* **Data below**
---

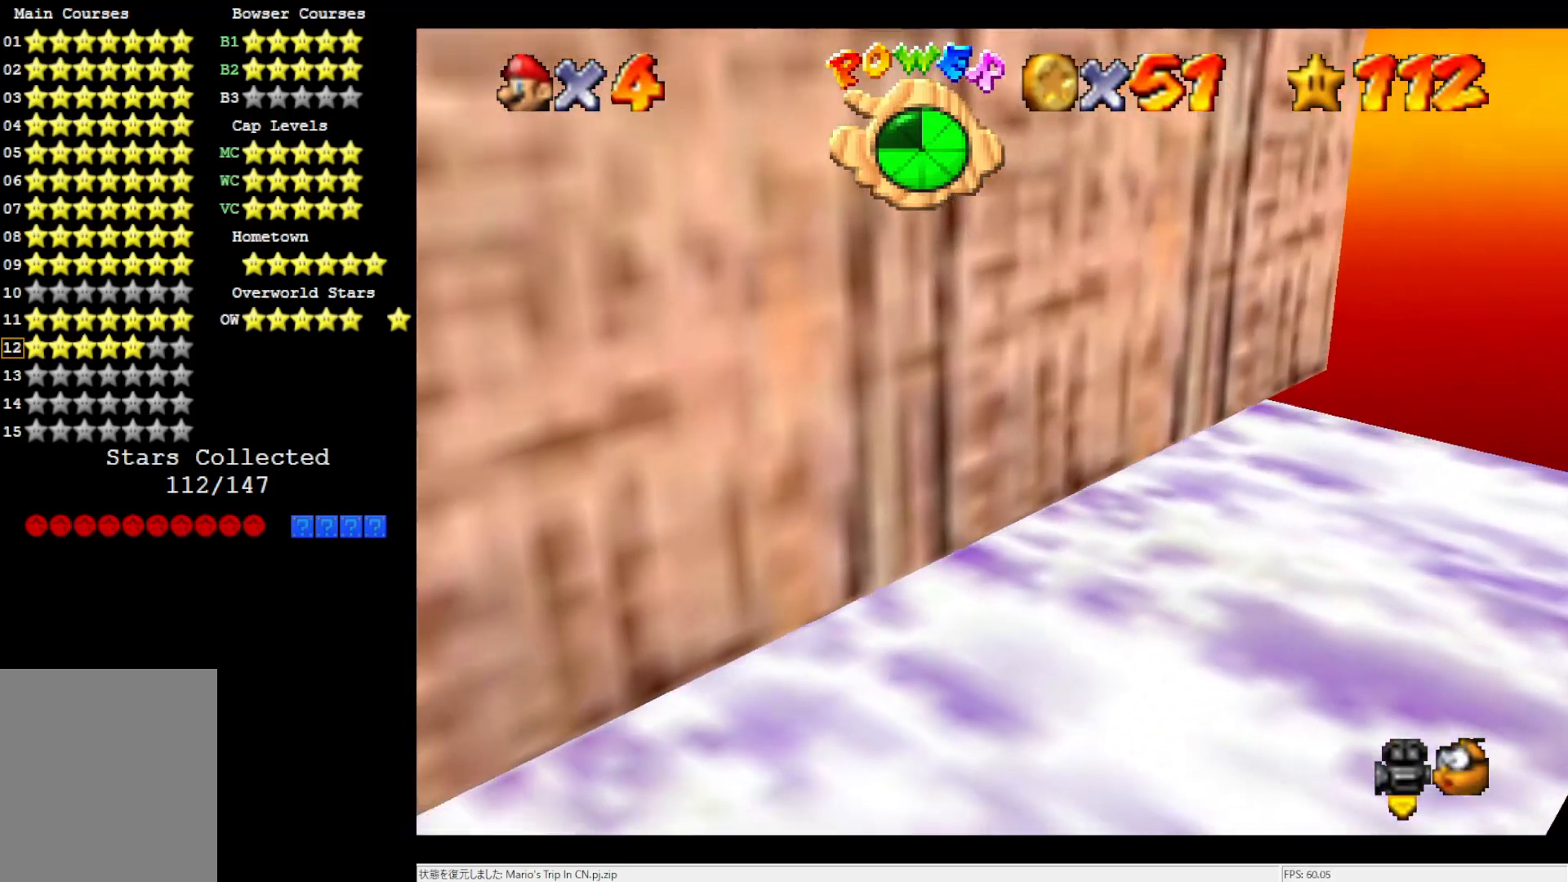
{"buttons": [], "left_stick": "up-right", "events": [[17, "C_RIGHT", "down"], [133, "C_RIGHT", "up"], [133, "left_stick", "up-left"], [200, "C_RIGHT", "down"], [283, "C_RIGHT", "up"], [367, "C_RIGHT", "down"], [483, "C_RIGHT", "up"], [483, "left_stick", "up-right"]]}
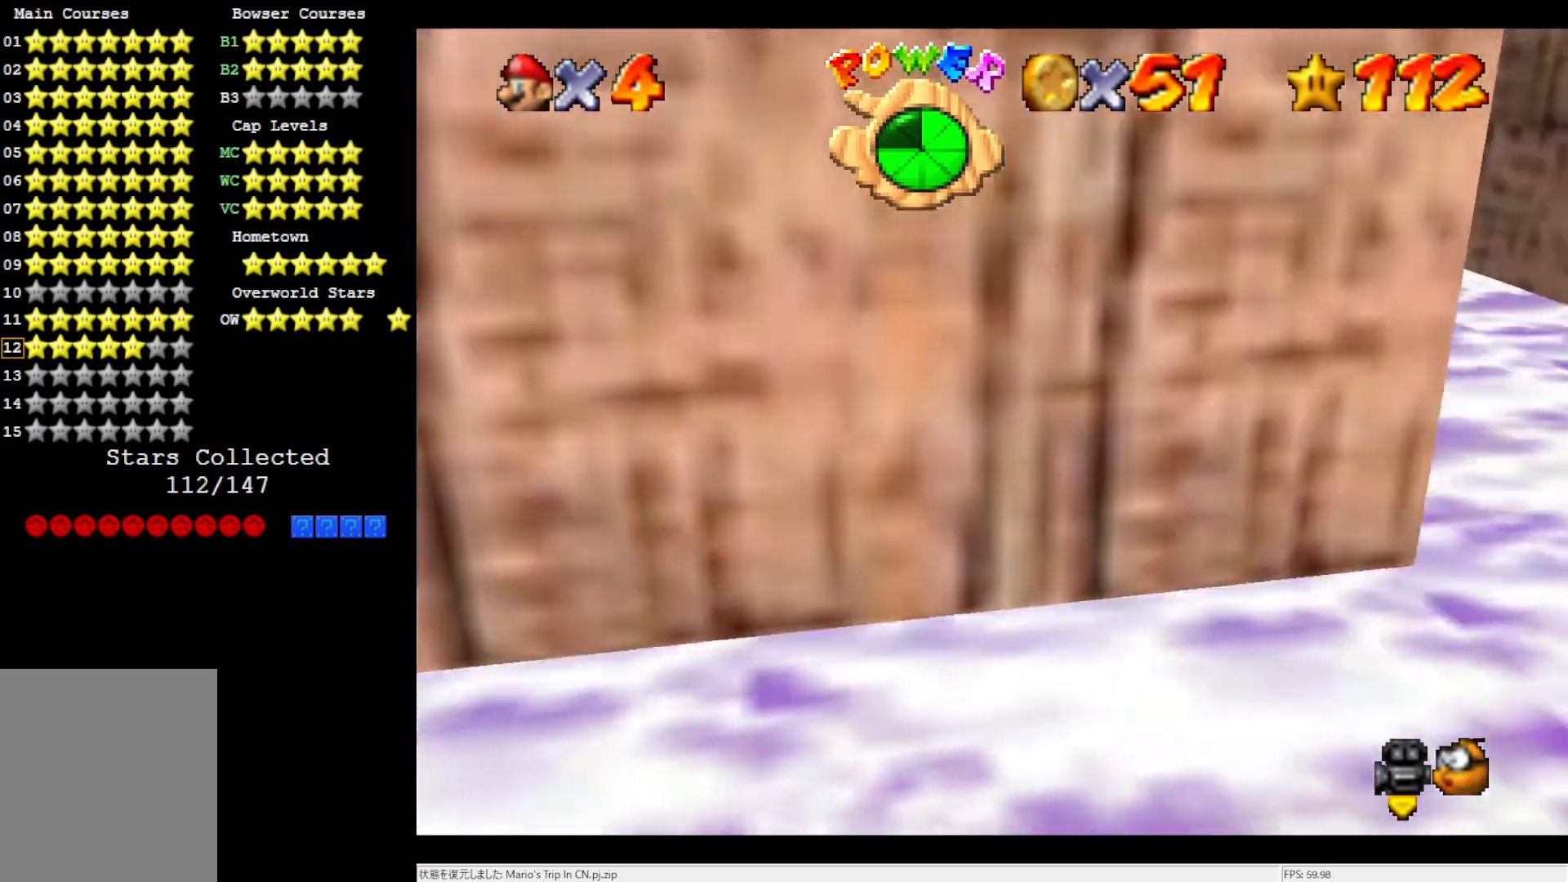
{"buttons": [], "left_stick": "right", "events": [[133, "left_stick", "right"], [200, "C_DOWN", "down"], [283, "C_DOWN", "up"]]}
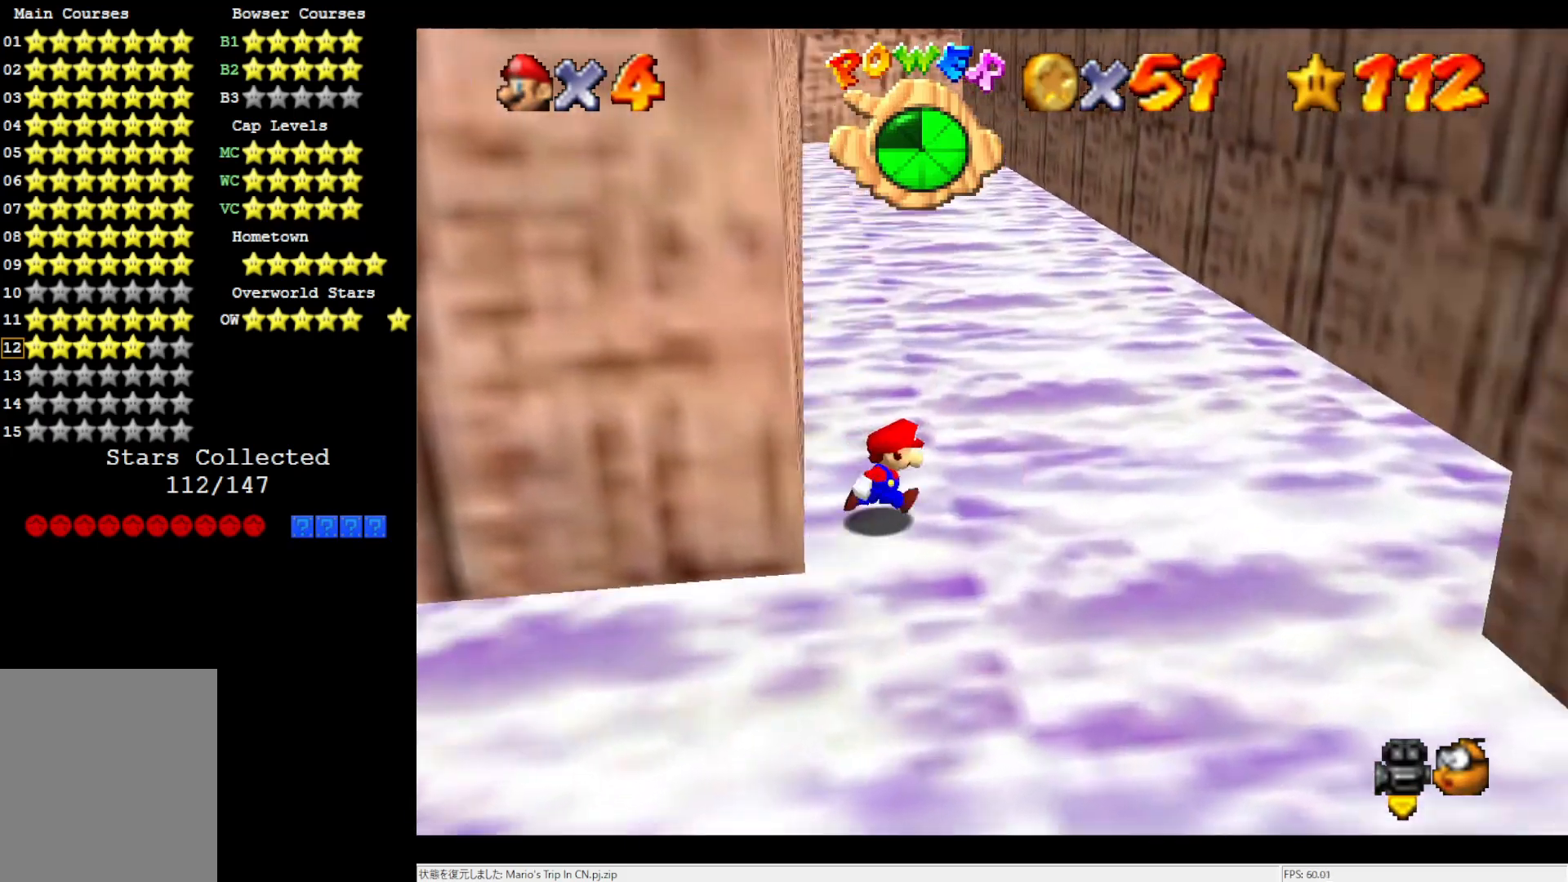
{"buttons": ["A"], "left_stick": "right", "events": [[200, "A", "down"]]}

---

* **Work order**
Everything in the listing except the pictures must be reproduced exactly.

* **Solution below**
{"buttons": [], "left_stick": "up-right", "events": [[17, "C_RIGHT", "down"], [133, "C_RIGHT", "up"], [133, "left_stick", "up-left"], [200, "C_RIGHT", "down"], [283, "C_RIGHT", "up"], [367, "C_RIGHT", "down"], [483, "C_RIGHT", "up"], [483, "left_stick", "up-right"]]}
{"buttons": [], "left_stick": "right", "events": [[133, "left_stick", "right"], [200, "C_DOWN", "down"], [283, "C_DOWN", "up"]]}
{"buttons": ["A"], "left_stick": "right", "events": [[200, "A", "down"]]}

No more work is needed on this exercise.